───── Supplied information

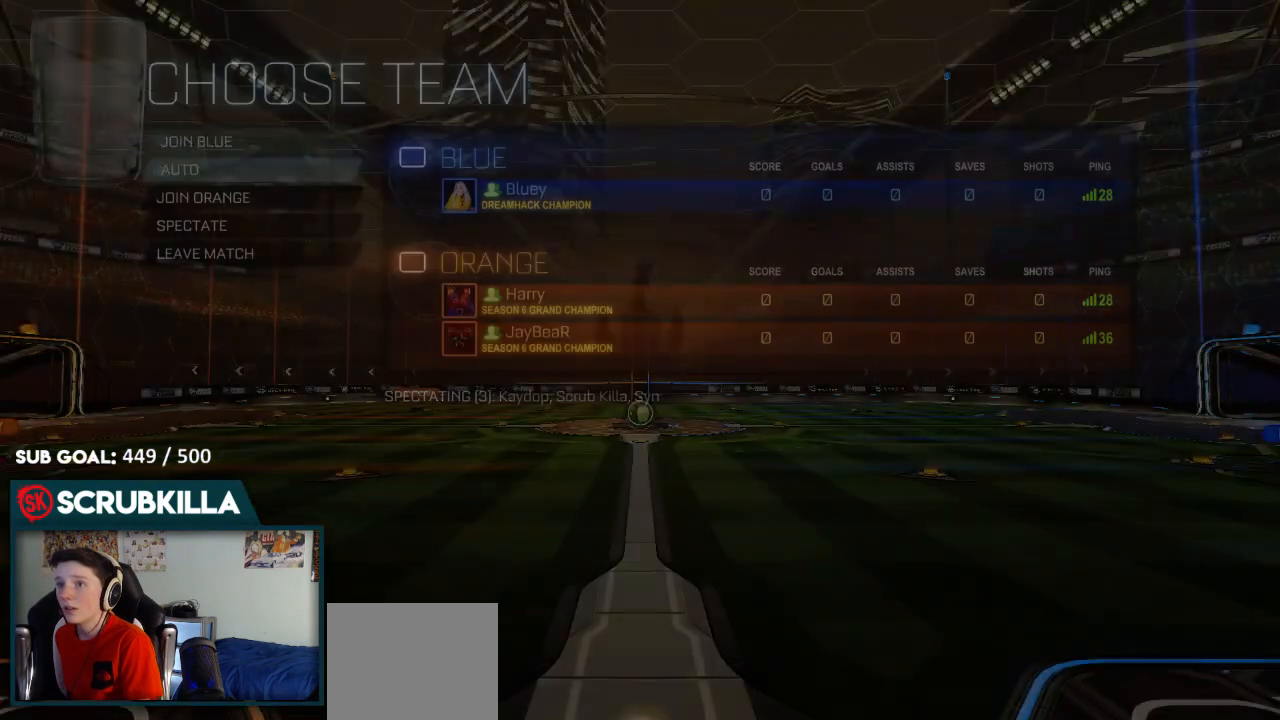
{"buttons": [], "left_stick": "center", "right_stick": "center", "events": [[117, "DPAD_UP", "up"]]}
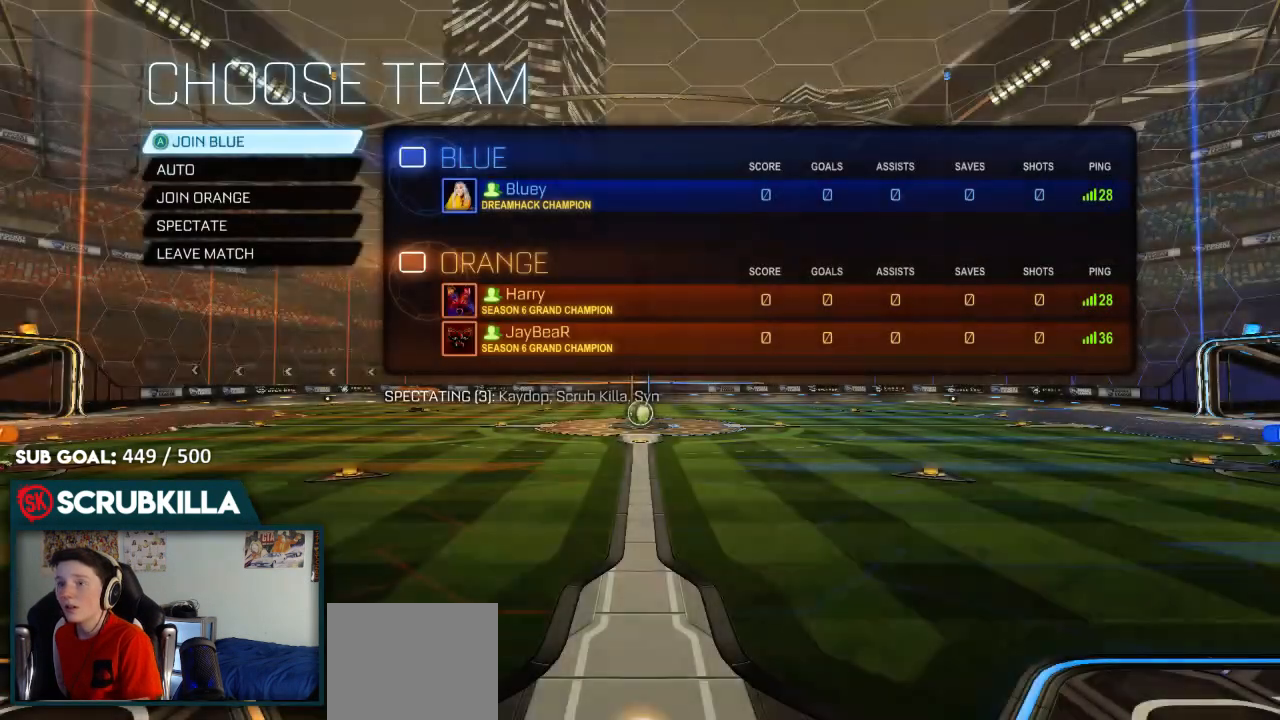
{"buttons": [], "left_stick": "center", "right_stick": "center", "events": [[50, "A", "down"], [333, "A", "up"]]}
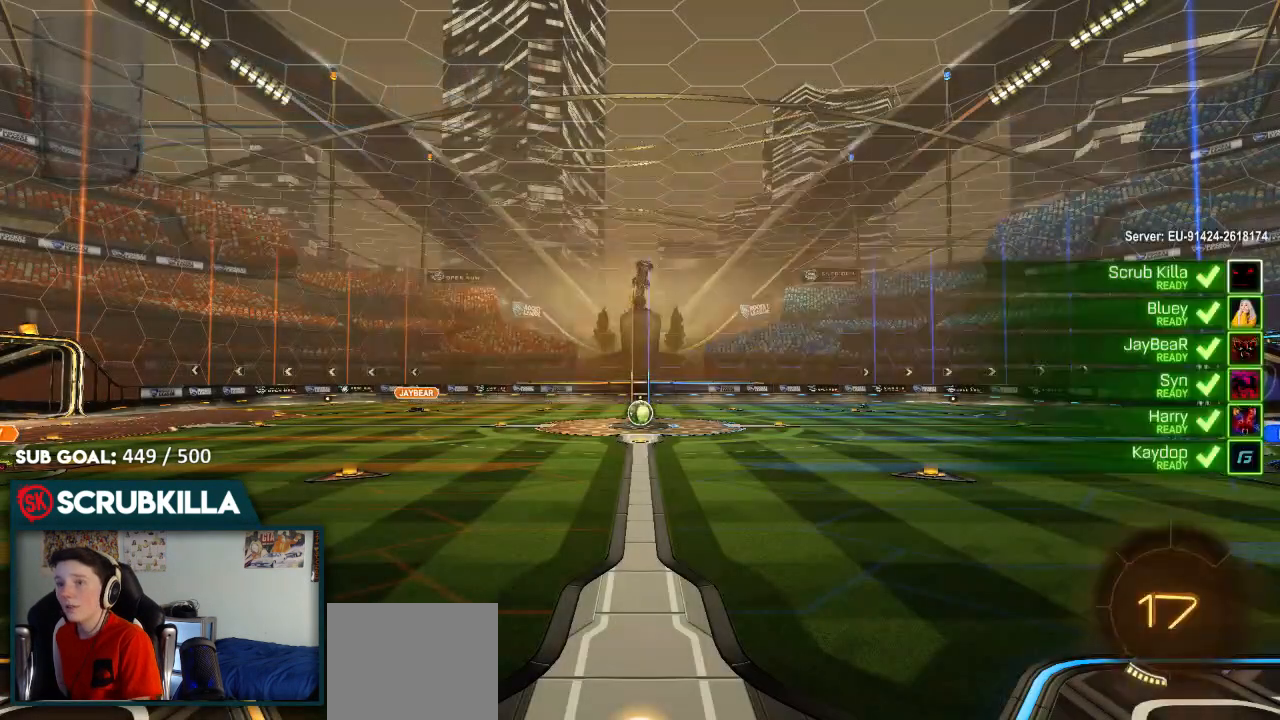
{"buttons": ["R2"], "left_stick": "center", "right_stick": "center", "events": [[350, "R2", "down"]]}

──────────

**Prompt:**
Set down all the lines above exactly as they appear, with no pictures.

**Answer section:**
{"buttons": [], "left_stick": "center", "right_stick": "center", "events": [[117, "DPAD_UP", "up"]]}
{"buttons": [], "left_stick": "center", "right_stick": "center", "events": [[50, "A", "down"], [333, "A", "up"]]}
{"buttons": ["R2"], "left_stick": "center", "right_stick": "center", "events": [[350, "R2", "down"]]}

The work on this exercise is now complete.